Elle est dotée de près d’un milliard de francs, comme le prévoyait déjà le contre-projet indirect. Elle portera l’accent sur le plus urgent: la formation de la relève. Sans de nouvelles forces vives, tous les efforts pour améliorer les salaires et les conditions de travail resteront vains. À noter tout de même que l’attribution de ce milliard dépend de décisions que les parlements cantonaux planifient et prennent maintenant concernant leur part du financement. Mais sur ce front, c’est l’attentisme qui prévaut, alors qu’il faudrait plutôt agir avec détermination.

Le Conseil fédéral tarde lui aussi: il n’a toujours pas adopté son message sur le second volet de la mise en œuvre de l’initiative sur les soins infirmiers. Tout se jouera là, à savoir sur la réglementation de conditions de travail adaptées aux exigences et d’une rémunération appropriée des prestations infirmières. Comme on pouvait s’y attendre, les quatre offices fédéraux concernés – OFSP, SECO, OFJ, SEFRI – ont du mal à trouver une solution. Mais il n’y a pas d’alternative: le mandat découle de la Constitution et revêt un évident caractère d’urgence.

Contexte politique actuel

Avec l’inflation (>3%) et le choc de la hausse des primes (+6,6%), la situation est des plus délicate pour les ménages à bas et moyens revenus.
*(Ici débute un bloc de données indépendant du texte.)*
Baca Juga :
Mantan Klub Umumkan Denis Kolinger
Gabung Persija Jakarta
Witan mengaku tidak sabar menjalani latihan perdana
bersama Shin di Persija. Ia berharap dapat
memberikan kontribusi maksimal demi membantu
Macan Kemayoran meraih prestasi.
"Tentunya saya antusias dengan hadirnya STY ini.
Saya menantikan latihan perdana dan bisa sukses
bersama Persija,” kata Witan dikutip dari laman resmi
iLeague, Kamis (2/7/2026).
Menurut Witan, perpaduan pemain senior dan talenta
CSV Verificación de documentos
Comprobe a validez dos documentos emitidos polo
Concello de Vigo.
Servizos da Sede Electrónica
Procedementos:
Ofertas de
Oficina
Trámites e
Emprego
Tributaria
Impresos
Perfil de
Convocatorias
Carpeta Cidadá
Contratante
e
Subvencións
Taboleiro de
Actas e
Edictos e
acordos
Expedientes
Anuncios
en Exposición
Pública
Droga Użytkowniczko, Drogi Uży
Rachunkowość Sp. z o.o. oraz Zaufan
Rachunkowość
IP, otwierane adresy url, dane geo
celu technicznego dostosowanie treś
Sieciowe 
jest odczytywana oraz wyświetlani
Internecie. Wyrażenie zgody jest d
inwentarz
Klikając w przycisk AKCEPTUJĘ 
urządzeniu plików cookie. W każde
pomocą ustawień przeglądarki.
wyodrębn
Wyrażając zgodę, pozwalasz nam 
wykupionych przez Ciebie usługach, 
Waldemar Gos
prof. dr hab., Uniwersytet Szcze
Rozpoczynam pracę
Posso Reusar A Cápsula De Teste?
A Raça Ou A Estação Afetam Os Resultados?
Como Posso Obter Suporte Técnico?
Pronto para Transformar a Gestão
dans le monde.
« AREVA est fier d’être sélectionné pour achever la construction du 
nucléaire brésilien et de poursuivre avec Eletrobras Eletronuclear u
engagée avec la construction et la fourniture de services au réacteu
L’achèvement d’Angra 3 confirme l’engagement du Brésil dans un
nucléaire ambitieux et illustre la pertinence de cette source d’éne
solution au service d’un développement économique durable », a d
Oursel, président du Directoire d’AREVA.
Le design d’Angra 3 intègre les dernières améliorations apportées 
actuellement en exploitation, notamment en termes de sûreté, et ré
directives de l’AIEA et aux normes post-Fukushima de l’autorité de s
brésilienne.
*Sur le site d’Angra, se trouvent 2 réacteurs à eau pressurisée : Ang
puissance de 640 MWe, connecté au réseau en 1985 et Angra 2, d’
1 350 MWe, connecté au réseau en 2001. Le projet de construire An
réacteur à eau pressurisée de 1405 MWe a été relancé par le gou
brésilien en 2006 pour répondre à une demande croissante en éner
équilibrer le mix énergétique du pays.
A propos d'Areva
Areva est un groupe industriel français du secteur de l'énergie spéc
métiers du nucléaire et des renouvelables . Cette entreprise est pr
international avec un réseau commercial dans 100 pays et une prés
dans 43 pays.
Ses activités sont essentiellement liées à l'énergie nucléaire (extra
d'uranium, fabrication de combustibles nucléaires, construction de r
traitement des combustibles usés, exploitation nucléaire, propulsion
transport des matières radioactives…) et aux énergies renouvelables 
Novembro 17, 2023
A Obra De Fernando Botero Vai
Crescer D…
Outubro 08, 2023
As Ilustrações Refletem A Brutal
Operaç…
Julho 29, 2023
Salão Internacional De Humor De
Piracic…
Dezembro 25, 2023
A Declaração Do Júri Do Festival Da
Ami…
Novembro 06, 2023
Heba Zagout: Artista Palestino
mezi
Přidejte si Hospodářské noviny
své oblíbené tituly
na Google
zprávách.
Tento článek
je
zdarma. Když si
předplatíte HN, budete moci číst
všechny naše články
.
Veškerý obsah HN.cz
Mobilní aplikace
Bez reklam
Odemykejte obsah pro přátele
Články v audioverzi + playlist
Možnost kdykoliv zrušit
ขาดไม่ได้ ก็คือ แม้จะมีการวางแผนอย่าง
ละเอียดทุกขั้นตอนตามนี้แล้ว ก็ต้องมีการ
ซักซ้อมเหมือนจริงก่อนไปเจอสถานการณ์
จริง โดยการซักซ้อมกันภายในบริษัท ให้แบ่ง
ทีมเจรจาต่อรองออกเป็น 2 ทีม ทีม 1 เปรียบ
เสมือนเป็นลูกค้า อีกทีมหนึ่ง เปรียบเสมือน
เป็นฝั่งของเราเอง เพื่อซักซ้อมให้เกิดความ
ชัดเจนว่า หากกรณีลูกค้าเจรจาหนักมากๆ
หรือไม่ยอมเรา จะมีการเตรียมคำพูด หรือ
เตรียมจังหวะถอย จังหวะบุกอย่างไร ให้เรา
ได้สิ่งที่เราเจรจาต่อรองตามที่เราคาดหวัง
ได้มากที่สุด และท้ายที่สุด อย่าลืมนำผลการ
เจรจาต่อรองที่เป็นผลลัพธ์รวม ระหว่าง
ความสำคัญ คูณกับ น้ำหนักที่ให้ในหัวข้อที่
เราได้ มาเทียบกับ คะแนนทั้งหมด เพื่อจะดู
Le moment ne pouvait pas plus mal tomber pour des augmentations de salaires et des améliorations des conditions de travail car, comme on pouvait le prévoir, le monde politique accroît la pression sur les coûts de la santé. L’initiative «Pour un frein aux coûts» lancée par le Centre, en passe d’être abandonnée, pourrait trouver un nouvel élan. L’administration y met aussi du sien avec la réduction de 10% des tarifs des analyses. Dans le même temps, les syndicats exigent une compensation du renchérissement de 3 à 5%, sans compter les augmentations de salaires attendues pour le personnel soignant.

Avec des tarifs chroniquement insuffisants, voire en baisse, les hôpitaux auront de plus en plus de peine à trouver une issue. Et plus grave encore, la qualité toujours élevée des soins de santé ne pourra plus être durablement garantie.

Il devient patent qu’une politique de la santé pilotée exclusivement via la LAMal est dans une impasse. A fortiori si cette politique est dominée par la maîtrise des coûts. Nous n’avancerons pas ainsi. De nouvelles pistes de financement sont indispensables, qui garantissent le fonctionnement du système dans une perspective globale. Si des solutions peuvent être trouvées du jour au lendemain pour la défense du pays ou la sécurité de l’approvisionnement énergétique, cela devrait être possible aussi pour la santé. La population saura l’apprécier.